Chart analysis data
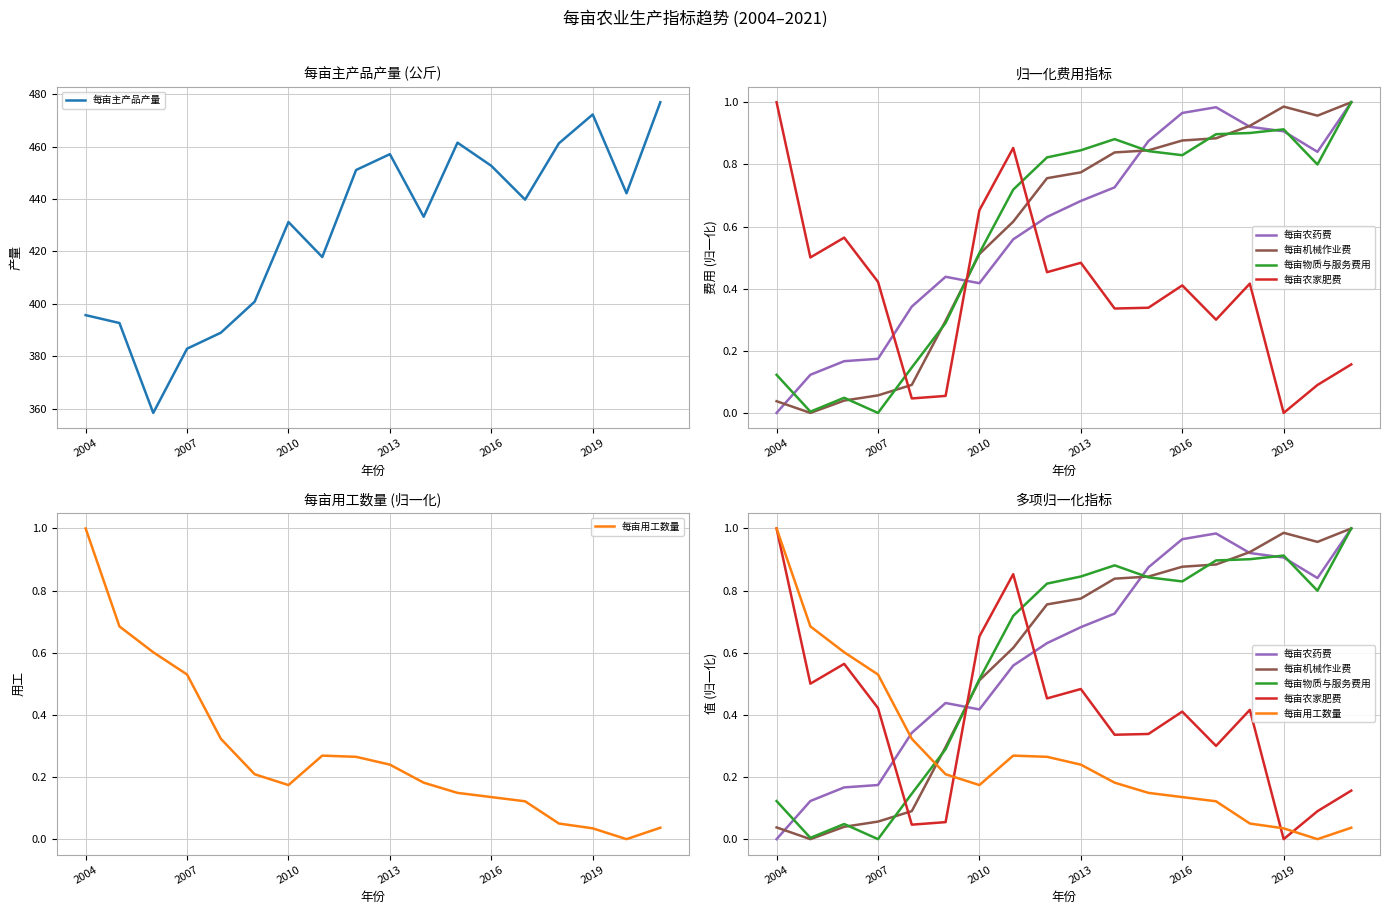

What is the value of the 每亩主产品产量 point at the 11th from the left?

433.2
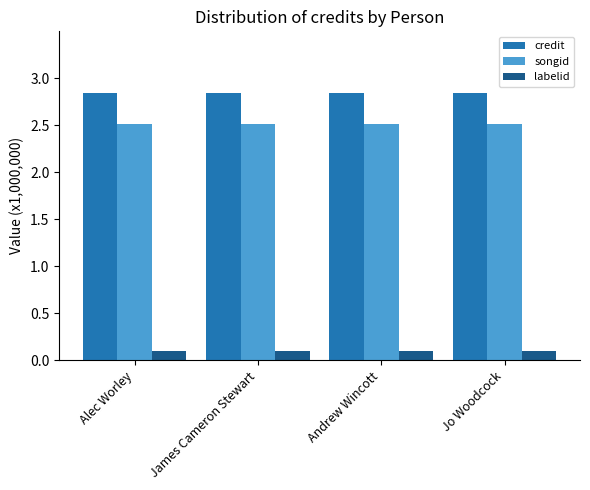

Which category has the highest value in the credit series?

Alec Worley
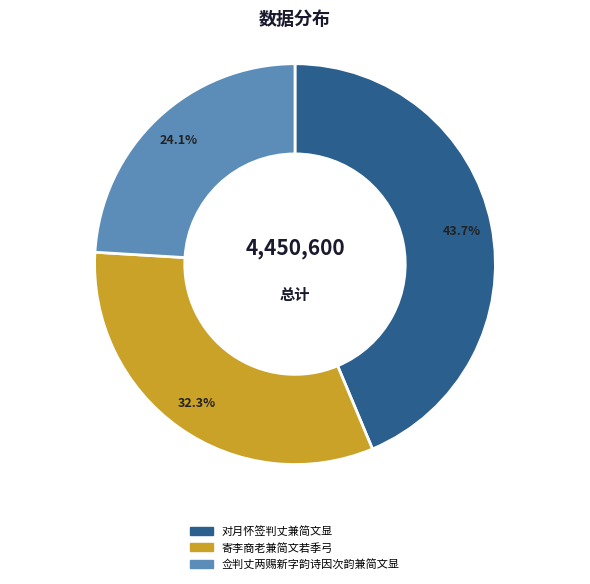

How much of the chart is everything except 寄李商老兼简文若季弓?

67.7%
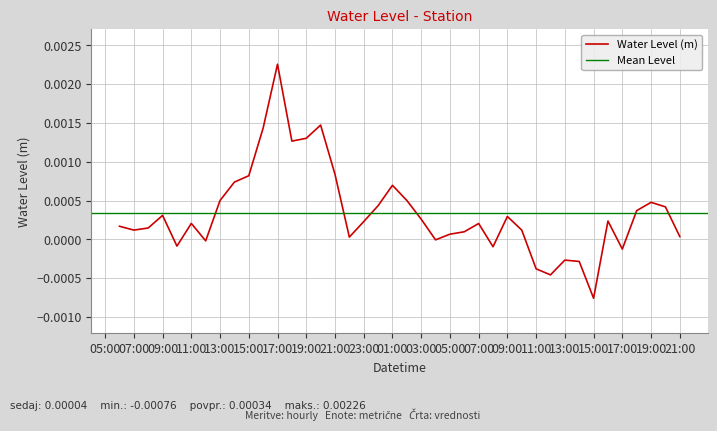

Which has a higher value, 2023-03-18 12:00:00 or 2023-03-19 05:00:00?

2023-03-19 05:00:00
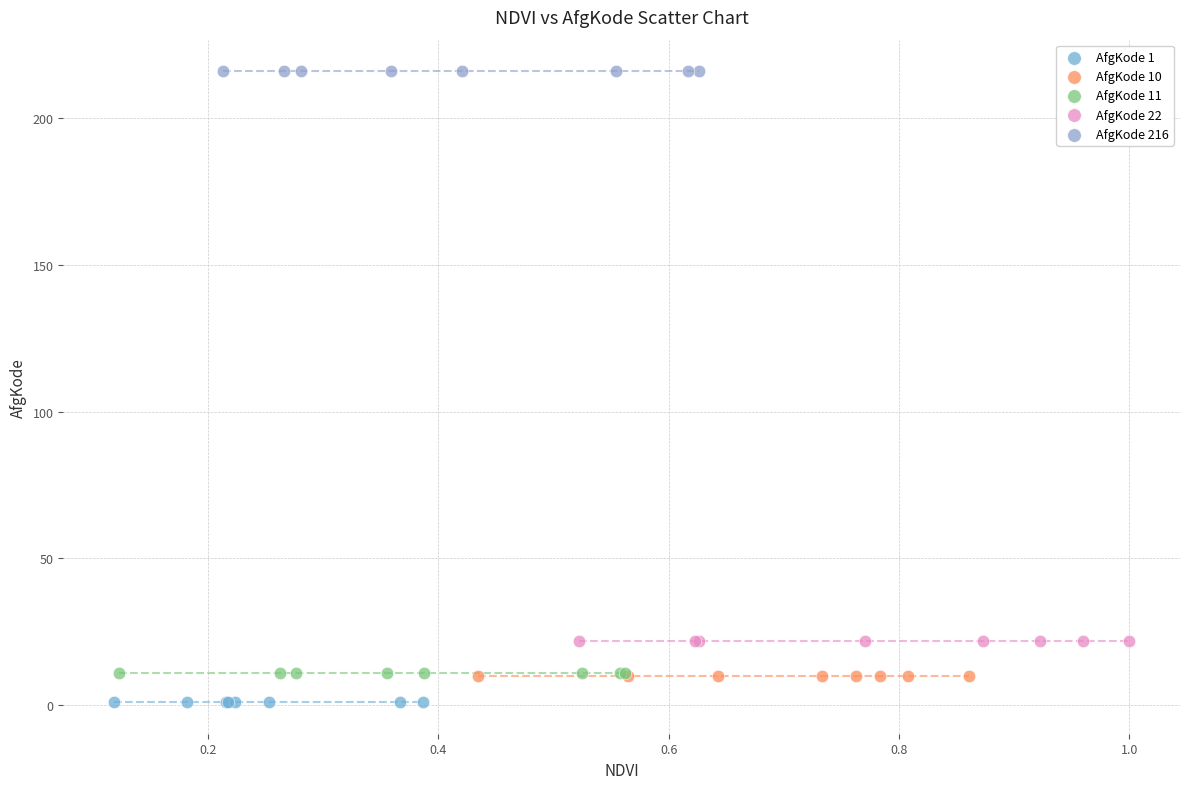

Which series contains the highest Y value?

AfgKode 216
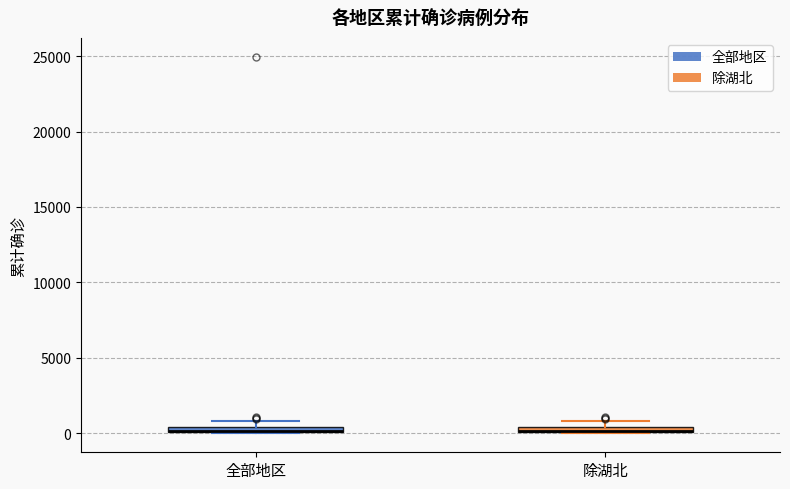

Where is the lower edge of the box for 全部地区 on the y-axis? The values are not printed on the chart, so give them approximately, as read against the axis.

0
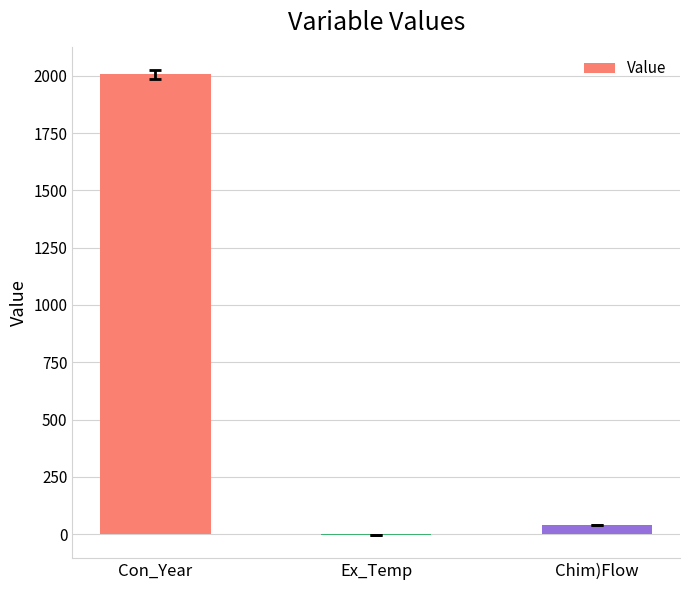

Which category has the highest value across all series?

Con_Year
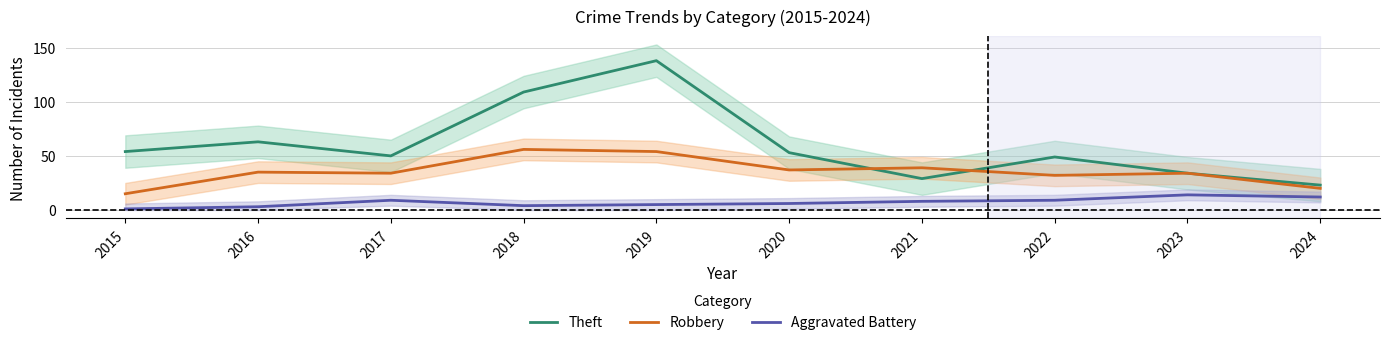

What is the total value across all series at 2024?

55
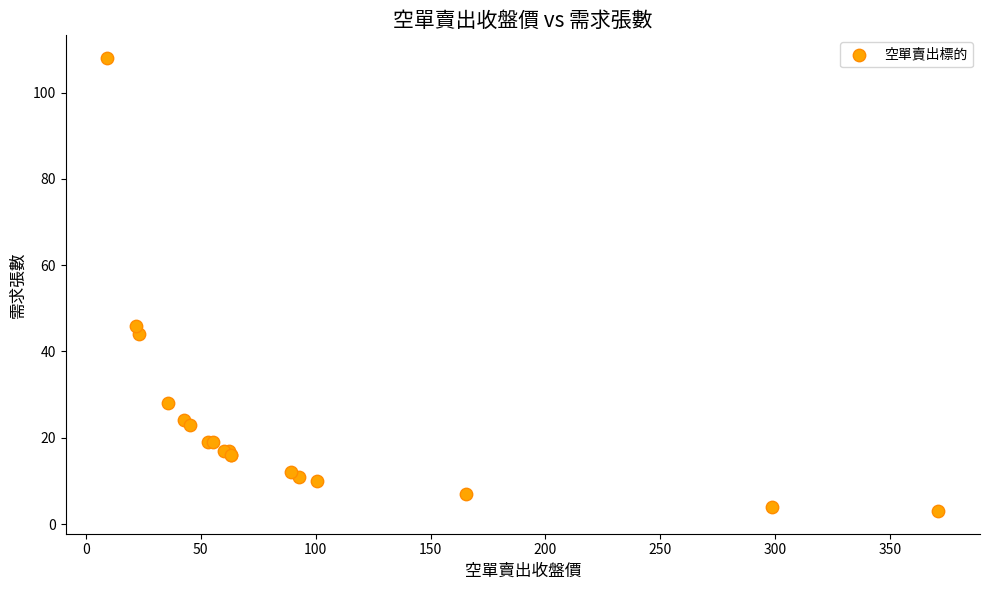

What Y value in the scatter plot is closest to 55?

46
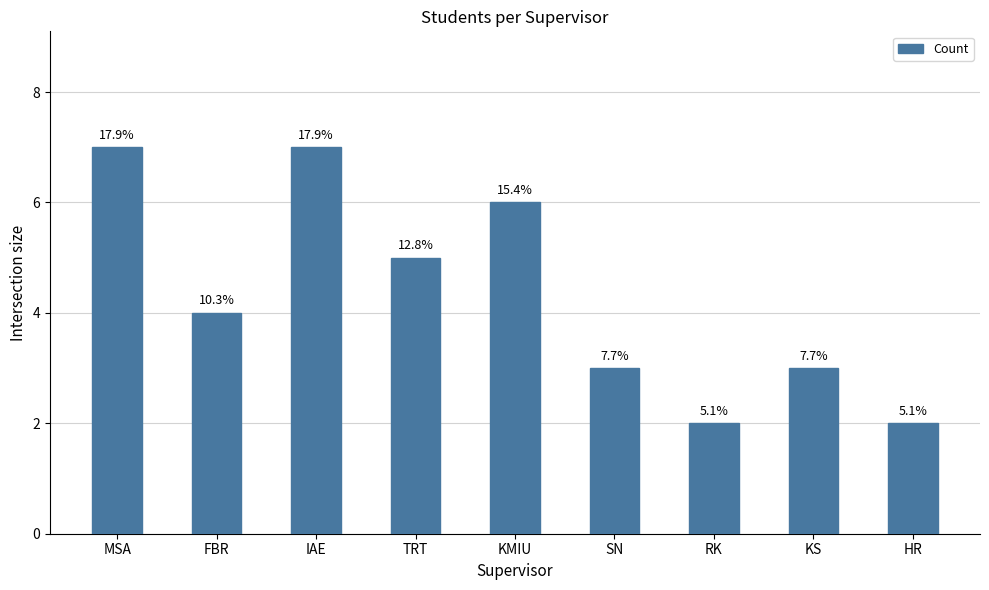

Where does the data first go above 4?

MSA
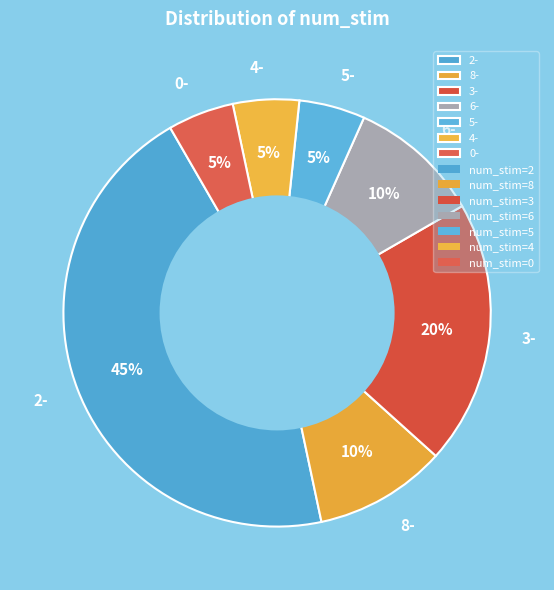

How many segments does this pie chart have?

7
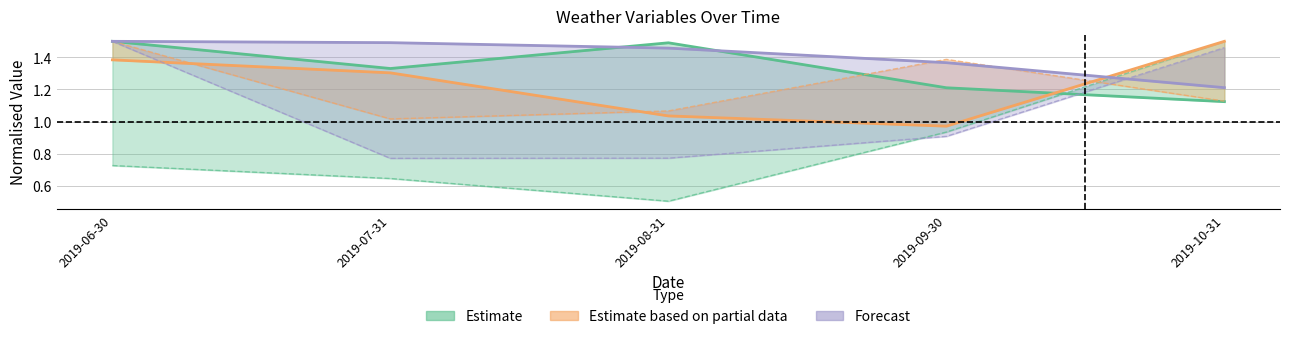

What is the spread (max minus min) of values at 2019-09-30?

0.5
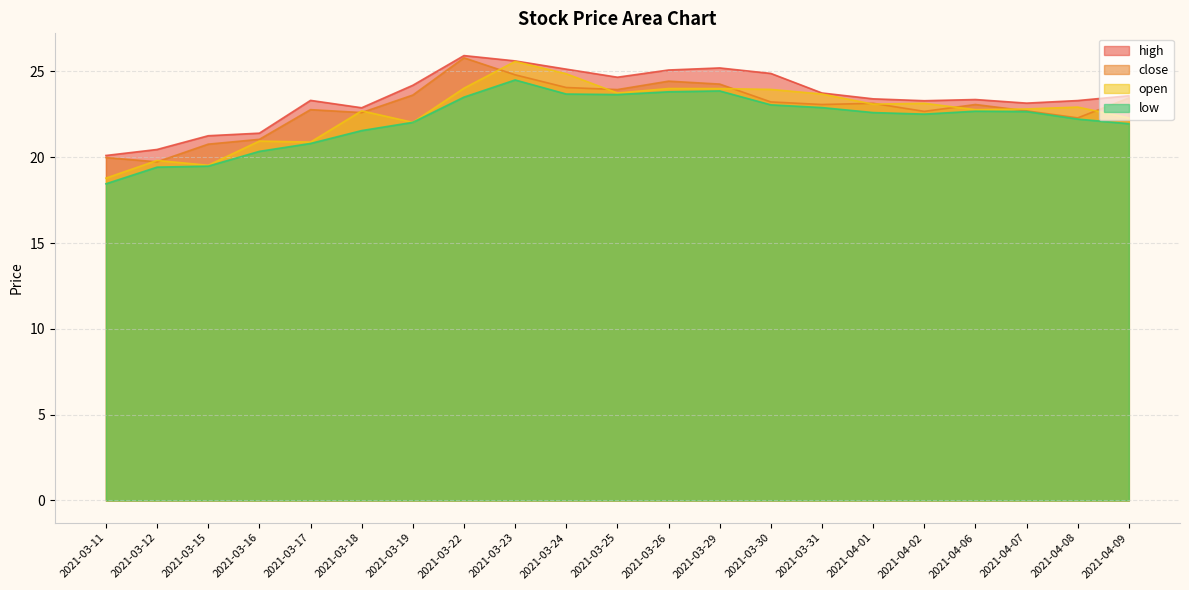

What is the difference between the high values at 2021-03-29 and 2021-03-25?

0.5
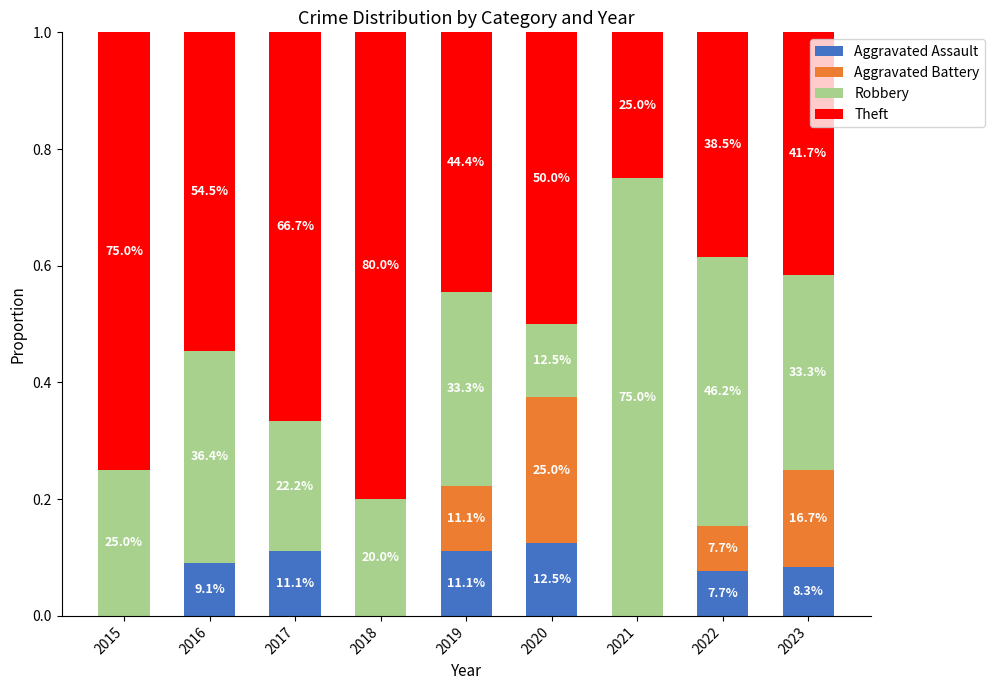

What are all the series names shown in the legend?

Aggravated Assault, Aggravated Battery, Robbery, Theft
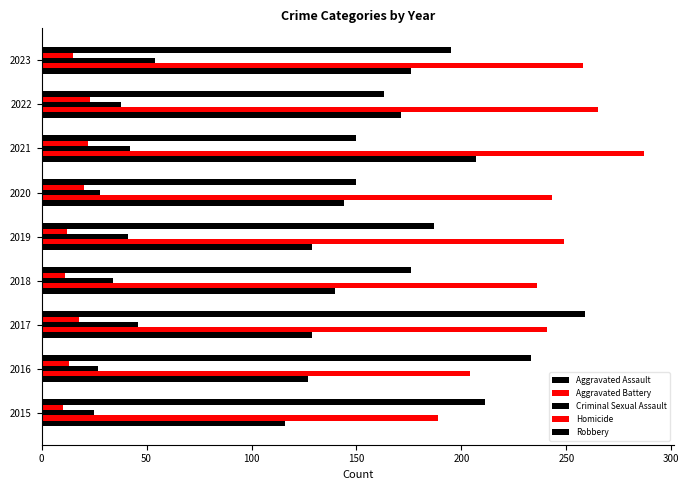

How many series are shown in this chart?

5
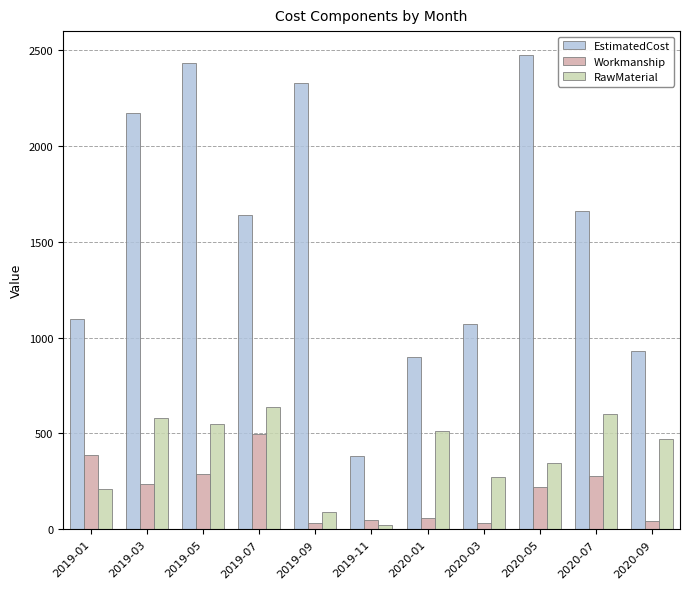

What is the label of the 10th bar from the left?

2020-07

▶ **TASK ITEM**
Transcribe every one of the records above word for word, leaving out the pictures.

▶ **ANSWER TO THE EXERCISE**
What is the value of the 每亩主产品产量 point at the 11th from the left?

433.2

Which category has the highest value in the credit series?

Alec Worley

How much of the chart is everything except 寄李商老兼简文若季弓?

67.7%

Which has a higher value, 2023-03-18 12:00:00 or 2023-03-19 05:00:00?

2023-03-19 05:00:00

Which series contains the highest Y value?

AfgKode 216

Where is the lower edge of the box for 全部地区 on the y-axis? The values are not printed on the chart, so give them approximately, as read against the axis.

0

Which category has the highest value across all series?

Con_Year

What is the total value across all series at 2024?

55

What Y value in the scatter plot is closest to 55?

46

Where does the data first go above 4?

MSA

How many segments does this pie chart have?

7

What is the spread (max minus min) of values at 2019-09-30?

0.5

What is the difference between the high values at 2021-03-29 and 2021-03-25?

0.5

What are all the series names shown in the legend?

Aggravated Assault, Aggravated Battery, Robbery, Theft

How many series are shown in this chart?

5

What is the label of the 10th bar from the left?

2020-07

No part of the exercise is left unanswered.